Any improvement not made at the constraint is an illusion.

In the past, I worked in an enterprise where our infrastructure was on-premise, we had numerous handoffs to production and monthly deployments for a giant service. I remember filling up Excel sheets for provisioning new infra. Once, I even had to call the head office over a landline phone to debug a faulty configuration (they didn’t copy an Oracle wallet to a node in a DB cluster). It took weeks to resolve.

Years later, in a smaller firm with around 100 engineers, I struggled to get infra provisioned for my service due to the constantly ballooning number of IT initiatives and a lack of process. It seemed to me then that the tension between the development team and IT team was ever-present.

_config.yml

With the popularization of devops, many of the ideas in The Phoenix Project have become standardized and have helped ease the tension between development teams and IT teams e.g., infrastructure-as-code, CI/CD, monitoring, feature flags, post-mortems, load testing, automated testing, metrics, dashboards, experimentation, etc. Even within engineering teams, practices such as agile or kanban have made things more efficient even if they’re far from perfect.

Gaps still exist between engineering teams and the business. Don’t get me wrong - most companies are really engineering companies these days. However, it’s still a mystery how various projects relate to the top-level objectives of the business. There is also lack of transparency in how various teams and projects interrelate, which makes it harder to have an end-to-end “systems view” of the entire flow and of the current work-in-progress (WIP) at the org level.

Recently, my company (Wealthsimple with >1000 employees) implemented a system to relate top-level business goals to engineering efforts across the entire org. It provides complete org-level visibility, where anyone can trace repos, documentation, project briefs, tech briefs, UX designs, all the way back to the top-level business objectives. This provides a common goal for everyone. Prior to this, one would have to search across various scattered documents and sheets to figure out what other teams or departments were working on and identify interdependencies, with a vague idea of progress and how those related to business goals. In the past, I tried using JIRA to achieve this within the domain but JIRA is too developer-centric, clunky and slow. The UX and usability prevents non-developers from using JIRA. However, using organizational tools such as Notion, Wealthsimple was able to create a system to tie everything together.
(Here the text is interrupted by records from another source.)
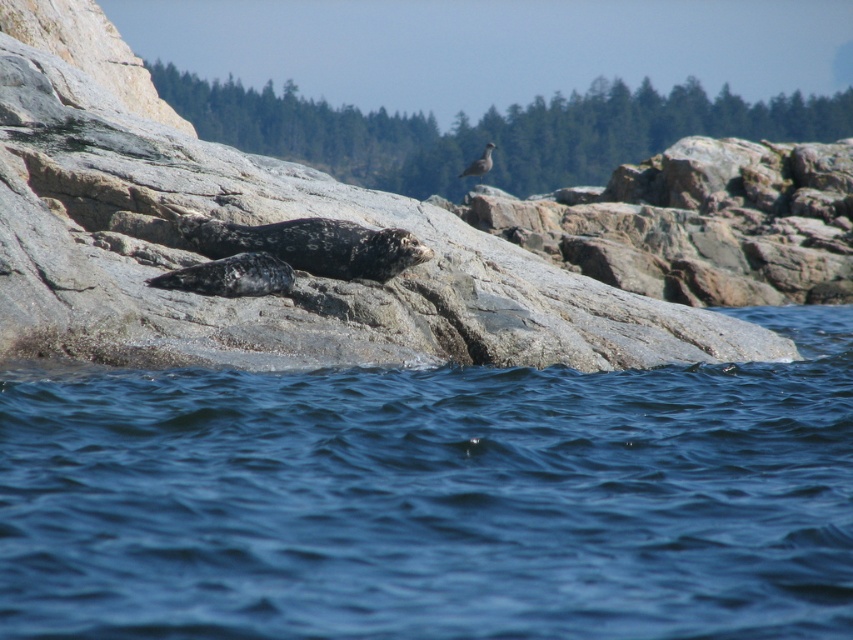
Is point (91, 266) farther from camera compared to point (485, 170)?

No, it is not.

Is smooth gray rock at center positioned before gray feathered bird at upper center?

Yes, smooth gray rock at center is closer to the viewer.

Is point (358, 301) closer to viewer compared to point (483, 154)?

Yes, point (358, 301) is in front of point (483, 154).

The height and width of the screenshot is (640, 853). In order to click on smooth gray rock at center in this screenshot , I will do `click(376, 228)`.

Does point (555, 614) come closer to viewer compared to point (494, 145)?

Yes, point (555, 614) is closer to viewer.

Is blue water at lower center wider than gray feathered bird at upper center?

Yes.

Does point (729, 442) come in front of point (476, 164)?

Yes, point (729, 442) is in front of point (476, 164).

Locate an element on the screen. The image size is (853, 640). blue water at lower center is located at coordinates (434, 499).

Can you confirm if blue water at lower center is positioned below smooth gray rock at center?

Yes, blue water at lower center is below smooth gray rock at center.

Is point (814, 451) less distant than point (201, 317)?

Yes, it is in front of point (201, 317).

The height and width of the screenshot is (640, 853). I want to click on blue water at lower center, so click(434, 499).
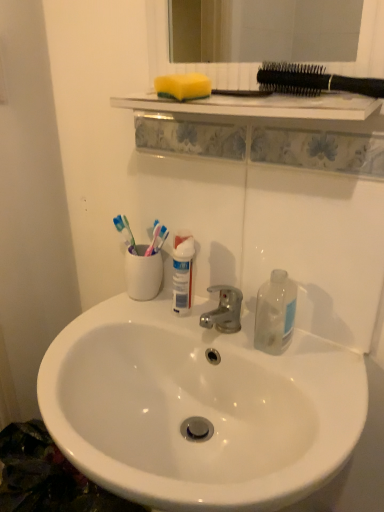
Question: Is transparent plastic bottle at right wider or thinner than white glossy sink at center?

Choices:
 (A) wide
 (B) thin

Answer: (B)

Question: From the image's perspective, is transparent plastic bottle at right located above or below white glossy sink at center?

Choices:
 (A) above
 (B) below

Answer: (A)

Question: Estimate the real-world distances between objects in this image. Which object is farther from the white ceramic toothbrush holder at center?

Choices:
 (A) transparent plastic bottle at right
 (B) black plastic toothbrushes at upper right
 (C) white glossy sink at center
 (D) yellow sponge at upper center

Answer: (B)

Question: Which object is the farthest from the yellow sponge at upper center?

Choices:
 (A) white glossy sink at center
 (B) white ceramic toothbrush holder at center
 (C) transparent plastic bottle at right
 (D) black plastic toothbrushes at upper right

Answer: (A)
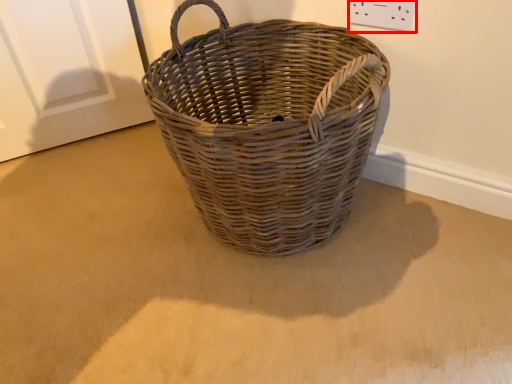
Question: From the image, what is the correct spatial relationship of electric outlet (annotated by the red box) in relation to picnic basket?

Choices:
 (A) left
 (B) right

Answer: (B)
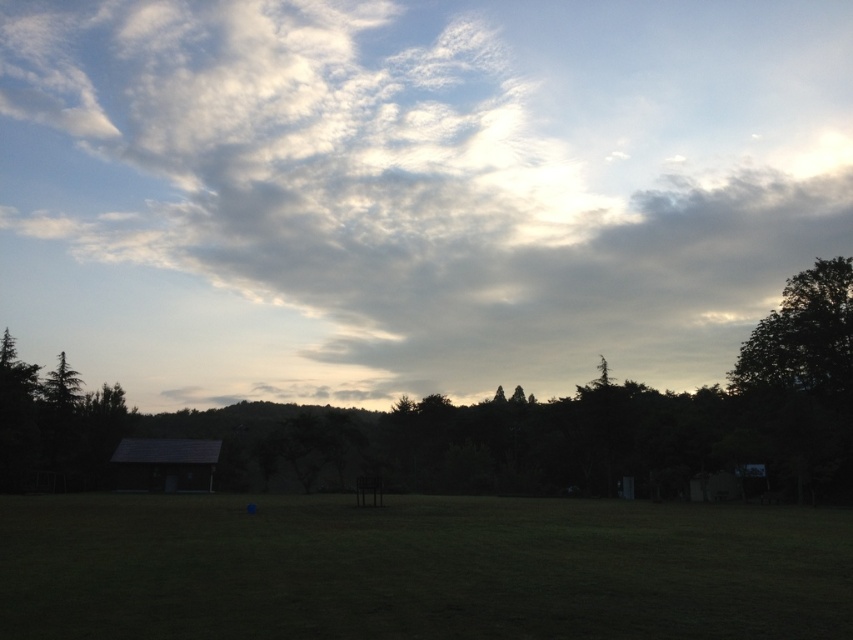
You are an observer standing in front of the forest. You see the green leafy tree at center and the dark green leafy tree at right. Which tree is closer to you?

The green leafy tree at center is positioned under the dark green leafy tree at right, so the dark green leafy tree at right is closer to you.

You are standing in the serene outdoor scene and want to walk from the point at coordinates (621, 445) to the point at (828, 419). Given that both points are on the ground, which direction should you face to move towards the second point?

To move from point (621, 445) to point (828, 419), you should face downward because point (828, 419) is further away from the viewer compared to point (621, 445).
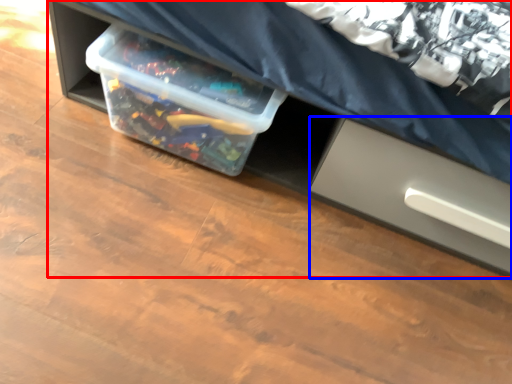
Question: Which object appears farthest to the camera in this image, furniture (highlighted by a red box) or drawer (highlighted by a blue box)?

Choices:
 (A) furniture
 (B) drawer

Answer: (B)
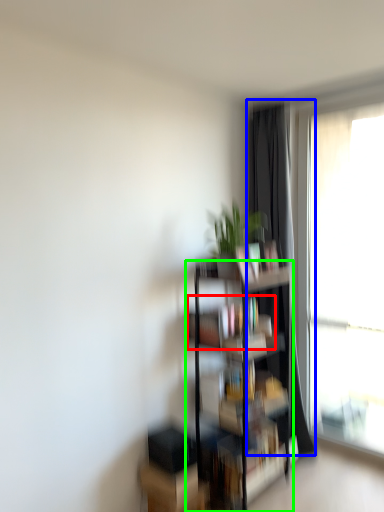
Question: Which is nearer to the book (highlighted by a red box)? curtain (highlighted by a blue box) or shelf (highlighted by a green box).

Choices:
 (A) curtain
 (B) shelf

Answer: (B)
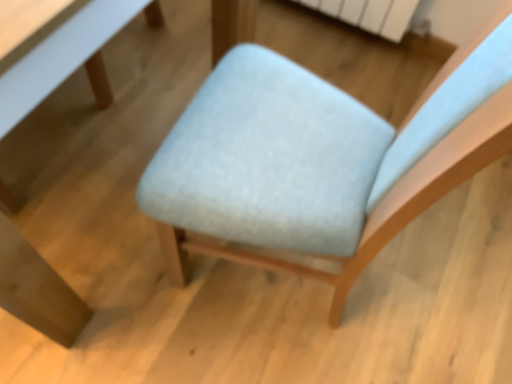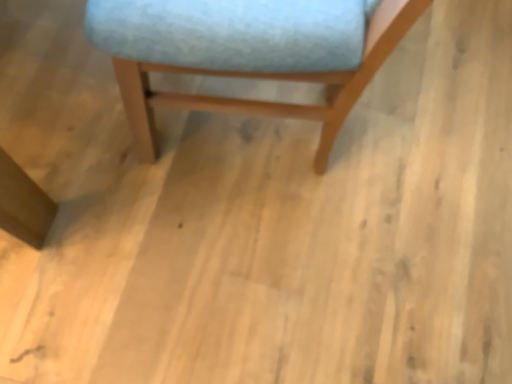
Question: Which way did the camera rotate in the video?

Choices:
 (A) rotated left
 (B) rotated right

Answer: (B)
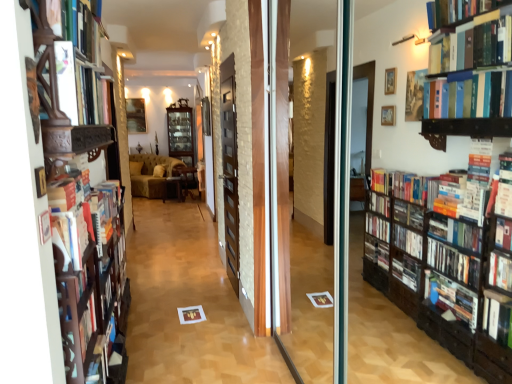
At what (x,y) coordinates should I click in order to perform the action: click on vacant space to the right of wooden bookshelf at left. Please return your answer as a coordinate pair (x, y). Looking at the image, I should click on (178, 372).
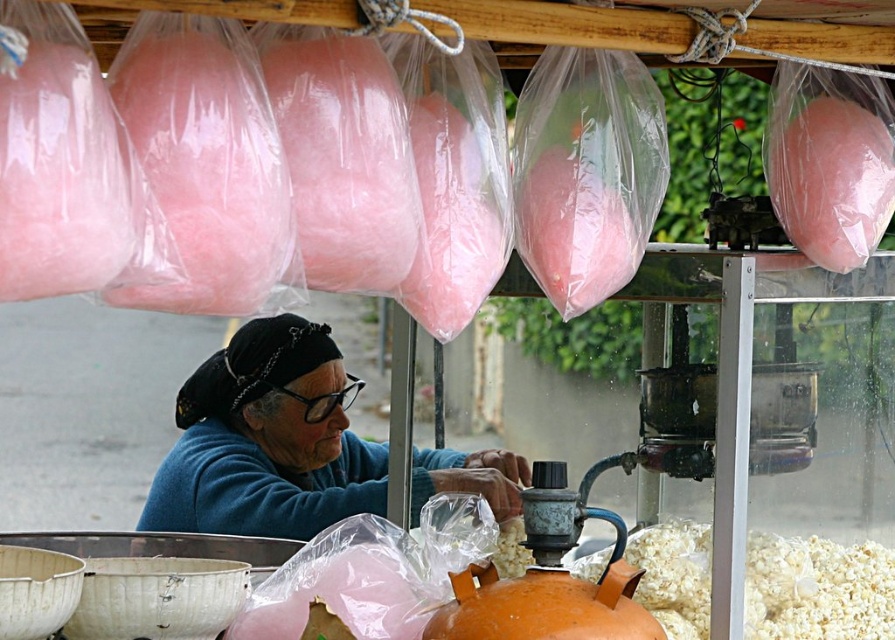
You are a customer standing in front of the cotton candy stall. You notice the blue fabric at center. Based on its position, can you determine if it is closer to the front or the back of the stall?

The blue fabric at center is located at point coordinates that place it closer to the front of the stall since its y coordinate is 0.299, which is lower than the center point of the image. In image coordinate systems, lower y values typically indicate positions closer to the bottom, which in this context would be the front of the stall.

You are a customer at the cotton candy stall. You see the white fluffy popcorn at lower right and the pink cotton candy at upper right. Which item is closer to you?

The white fluffy popcorn at lower right is closer to you because the pink cotton candy at upper right is behind it.

You are a customer at the cotton candy stall and want to know which item is wider between the white fluffy popcorn at lower right and the pink cotton candy at upper right. Can you tell me?

The white fluffy popcorn at lower right is wider than the pink cotton candy at upper right according to the description.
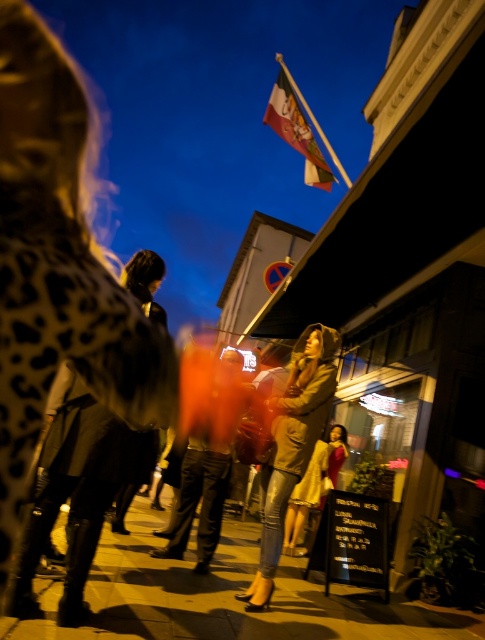
From the picture: You are a photographer who wants to capture a clear shot of both the leopard print coat at center and the leather jacket at center. Since the scene has a shallow depth of field, which item should you focus on to ensure it appears sharp?

The leopard print coat at center is located above the leather jacket at center, so focusing on the leopard print coat at center will ensure it appears sharp due to its position in the shallow depth of field.

You are a photographer who wants to capture a clear shot of the leopard print coat at center and the leather jacket at center. Since the subjects are moving, you need to adjust your focus. Which object should you focus on first to ensure it appears sharp in the photo?

The leopard print coat at center is in front of the leather jacket at center, so you should focus on the leopard print coat at center first to ensure it appears sharp.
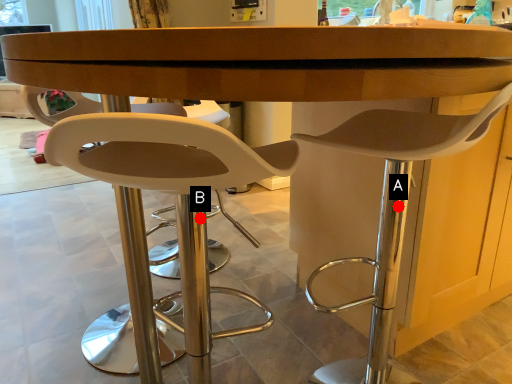
Question: Two points are circled on the image, labeled by A and B beside each circle. Which of the following is the closest to the observer?

Choices:
 (A) A is closer
 (B) B is closer

Answer: (B)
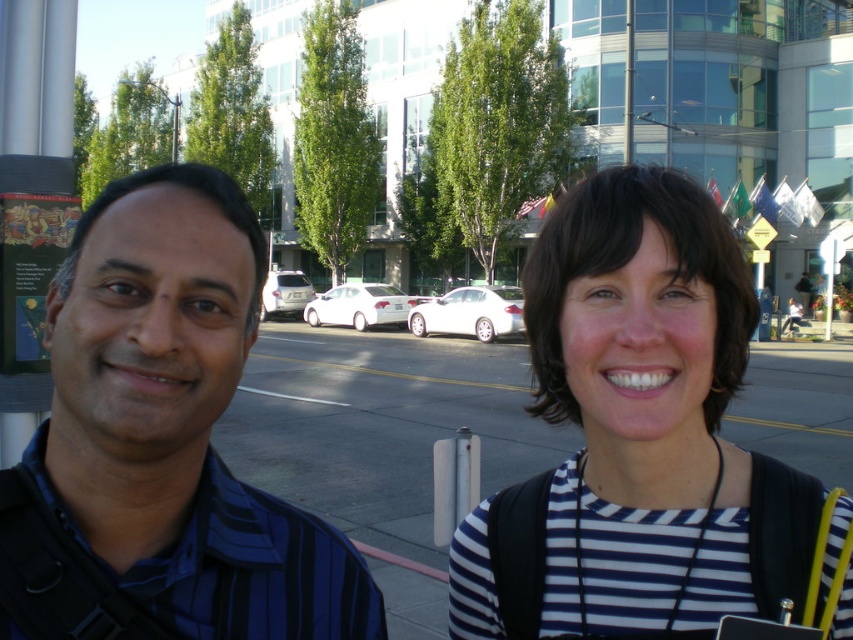
Can you confirm if white striped shirt at center is positioned to the left of blue striped shirt at left?

No, white striped shirt at center is not to the left of blue striped shirt at left.

Based on the photo, is white striped shirt at center in front of blue striped shirt at left?

No.

Is point (531, 502) behind point (283, 560)?

Yes, it is behind point (283, 560).

Locate an element on the screen. This screenshot has height=640, width=853. white striped shirt at center is located at coordinates (645, 442).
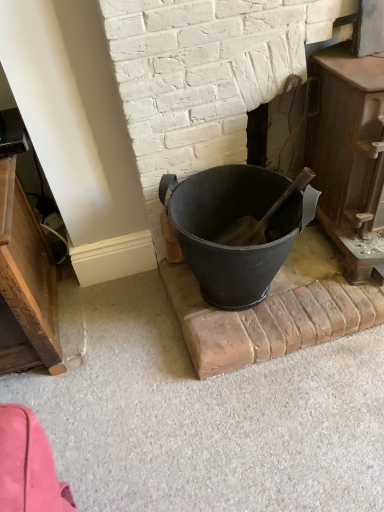
Question: Is matte black bucket at center behind rustic wood stove at right?

Choices:
 (A) no
 (B) yes

Answer: (B)

Question: From a real-world perspective, is matte black bucket at center physically above rustic wood stove at right?

Choices:
 (A) yes
 (B) no

Answer: (B)

Question: Does matte black bucket at center appear on the right side of rustic wood stove at right?

Choices:
 (A) yes
 (B) no

Answer: (B)

Question: Is matte black bucket at center not close to rustic wood stove at right?

Choices:
 (A) no
 (B) yes

Answer: (A)

Question: Is matte black bucket at center positioned beyond the bounds of rustic wood stove at right?

Choices:
 (A) no
 (B) yes

Answer: (B)

Question: Considering the relative sizes of matte black bucket at center and rustic wood stove at right in the image provided, is matte black bucket at center thinner than rustic wood stove at right?

Choices:
 (A) yes
 (B) no

Answer: (A)

Question: Is rustic wood stove at right facing away from matte black bucket at center?

Choices:
 (A) yes
 (B) no

Answer: (B)

Question: Is there a large distance between rustic wood stove at right and matte black bucket at center?

Choices:
 (A) no
 (B) yes

Answer: (A)

Question: From a real-world perspective, is rustic wood stove at right on top of matte black bucket at center?

Choices:
 (A) no
 (B) yes

Answer: (B)

Question: Does rustic wood stove at right have a larger size compared to matte black bucket at center?

Choices:
 (A) yes
 (B) no

Answer: (A)

Question: From the image's perspective, does rustic wood stove at right appear higher than matte black bucket at center?

Choices:
 (A) yes
 (B) no

Answer: (A)

Question: Can you confirm if rustic wood stove at right is positioned to the right of matte black bucket at center?

Choices:
 (A) yes
 (B) no

Answer: (A)

Question: Is point (233, 165) positioned closer to the camera than point (354, 224)?

Choices:
 (A) farther
 (B) closer

Answer: (A)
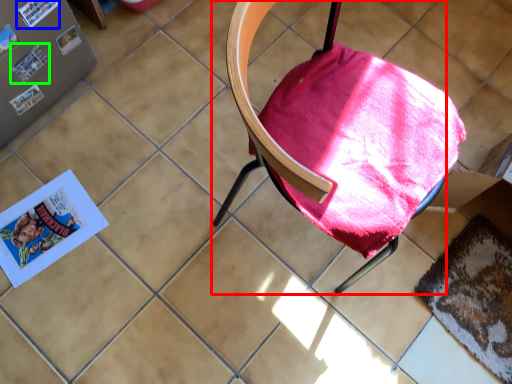
Question: Based on their relative distances, which object is nearer to chair (highlighted by a red box)? Choose from paperback book (highlighted by a blue box) and paperback book (highlighted by a green box).

Choices:
 (A) paperback book
 (B) paperback book

Answer: (A)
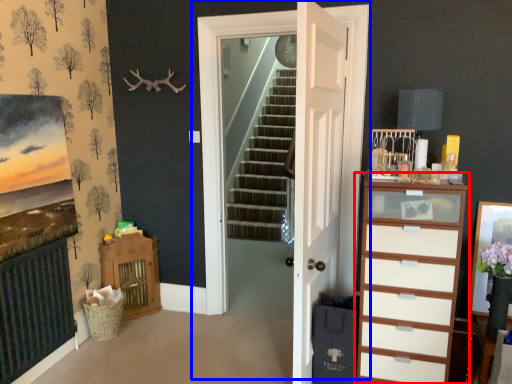
Question: Among these objects, which one is farthest to the camera, chest of drawers (highlighted by a red box) or door (highlighted by a blue box)?

Choices:
 (A) chest of drawers
 (B) door

Answer: (B)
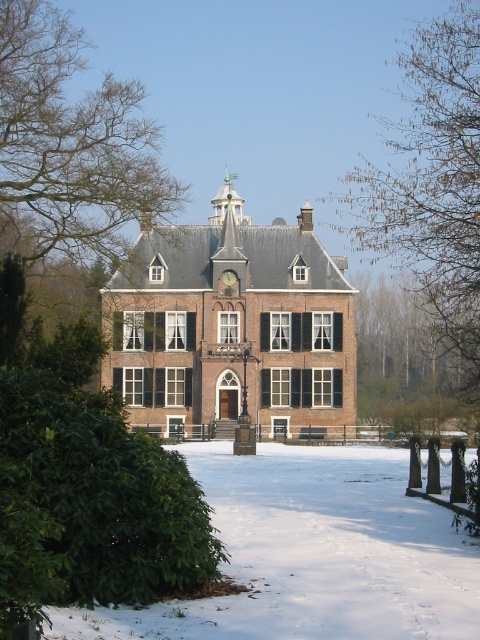
Question: Which point appears farthest from the camera in this image?

Choices:
 (A) (83, 452)
 (B) (223, 273)
 (C) (111, 140)
 (D) (465, 614)

Answer: (C)

Question: Does bare branches at left have a lesser width compared to gold metallic clock at center?

Choices:
 (A) no
 (B) yes

Answer: (A)

Question: Can you confirm if white powdery snow at lower center is positioned below gold metallic clock at center?

Choices:
 (A) no
 (B) yes

Answer: (B)

Question: Which of the following is the farthest from the observer?

Choices:
 (A) tap(240, 598)
 (B) tap(12, 76)
 (C) tap(384, 176)
 (D) tap(24, 534)

Answer: (C)

Question: In this image, where is bare branches at upper center located relative to gold metallic clock at center?

Choices:
 (A) below
 (B) above

Answer: (B)

Question: Which is nearer to the bare branches at left?

Choices:
 (A) gold metallic clock at center
 (B) green leafy bush at lower left

Answer: (A)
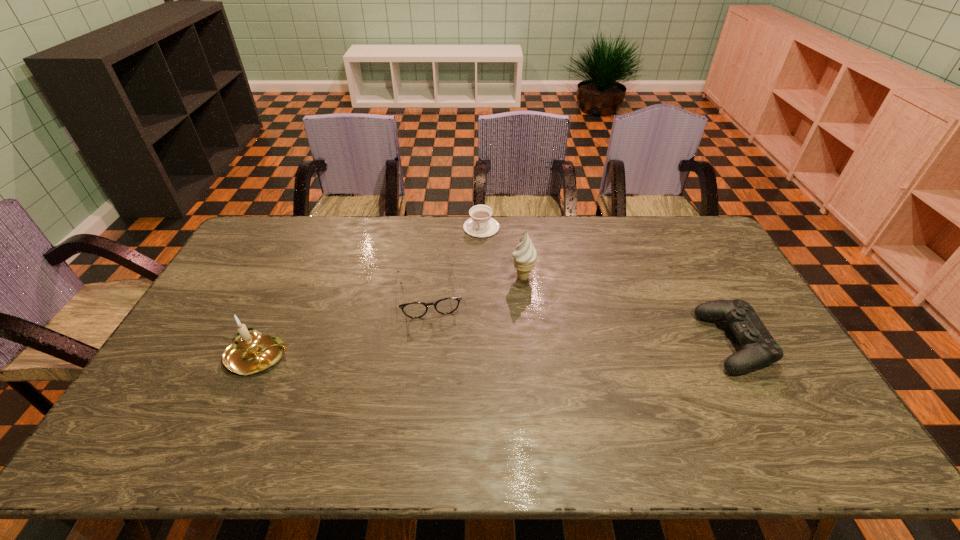
Locate an element on the screen. The image size is (960, 540). free spot on the desktop that is between the leftmost object and the control and is positioned on the front-facing side of the second object from right to left is located at coordinates (443, 351).

Locate an element on the screen. The height and width of the screenshot is (540, 960). vacant space on the desktop that is between the candle holder and the third tallest object and is positioned on the handle side of the teacup is located at coordinates (450, 351).

Find the location of a particular element. vacant space on the desktop that is between the second tallest object and the rightmost object and is positioned through the lenses of the spectacles is located at coordinates (437, 352).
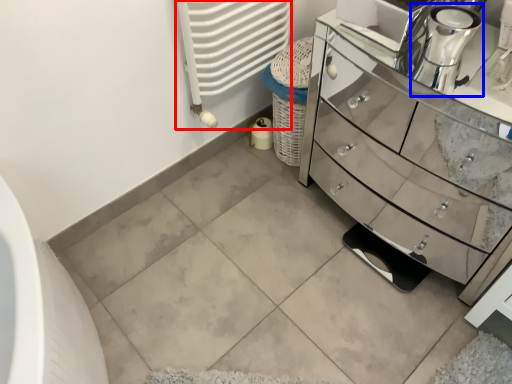
Question: Among these objects, which one is nearest to the camera, radiator (highlighted by a red box) or coffee machine (highlighted by a blue box)?

Choices:
 (A) radiator
 (B) coffee machine

Answer: (B)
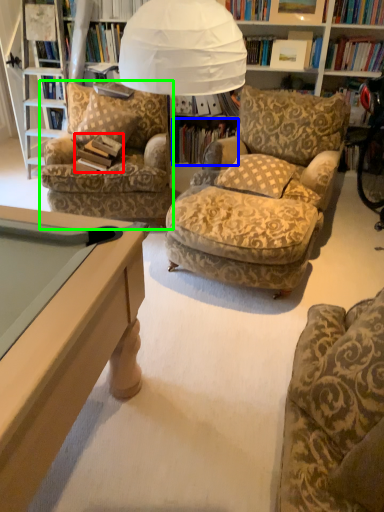
Question: Which object is positioned farthest from book (highlighted by a red box)? Select from book (highlighted by a blue box) and chair (highlighted by a green box).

No org is perfect and there are always processes that can be improved or automated. Diminishing returns often prevents orgs from investing in more automation. However we could benefit significantly with end-to-end mobile automation testing for critical flows because we test mobile builds manually and find integration issues frequently. Another opportunity is to incorporate the idea of “chaos” engineering to build resilience in our systems.

I have also summarized the appendix of the book below.

The Three Ways for effective DevOps

  • The first way - workflow from left to right.
    • Make work visible. (e.g., Kanban)
    • Limit work-in-progress. (e.g., Kanban limits)
    • Reduce batch sizes. (e.g., CI/CD)
    • Reduce number of handoffs. (e.g., stream-aligned teams)
    • Continually identify and elevate constraints. (e.g., infra-as-code, CI/CD, automated testing)
    • Eliminate hardships in the value stream. (e.g., delete partially done work, unnecessary processes, context switching, manual work, etc)
  • The second way - fast and constant feedback from right to left.
    • See problems as they occur. (e.g., fast feedback loops via IAC and CI/CD)
    • Swarm and solve problems to build new knowledge.
    • Keep pushing quality close to source. (e.g., test close to source, teams monitor and operate their own systems in prod)
    • Enable optimizing for downstream work centers. (e.g., prioritize non-functional features like performance, stability and testability)
  • The third way - create a culture of continuous learning and experimentation.
    • Culture of safety. (e.g., blameless postmortems, sharing information)
    • Institutionalize improvement of daily work. (e.g., reserve time for tech debt)
    • Transform local discoveries into global improvements. (e.g., everything is searchable, eng-handbook, shared repos of knowledge)
    • Inject resilience into daily work. (e.g., chaos monkey)
    • Leaders reinforce learning culture.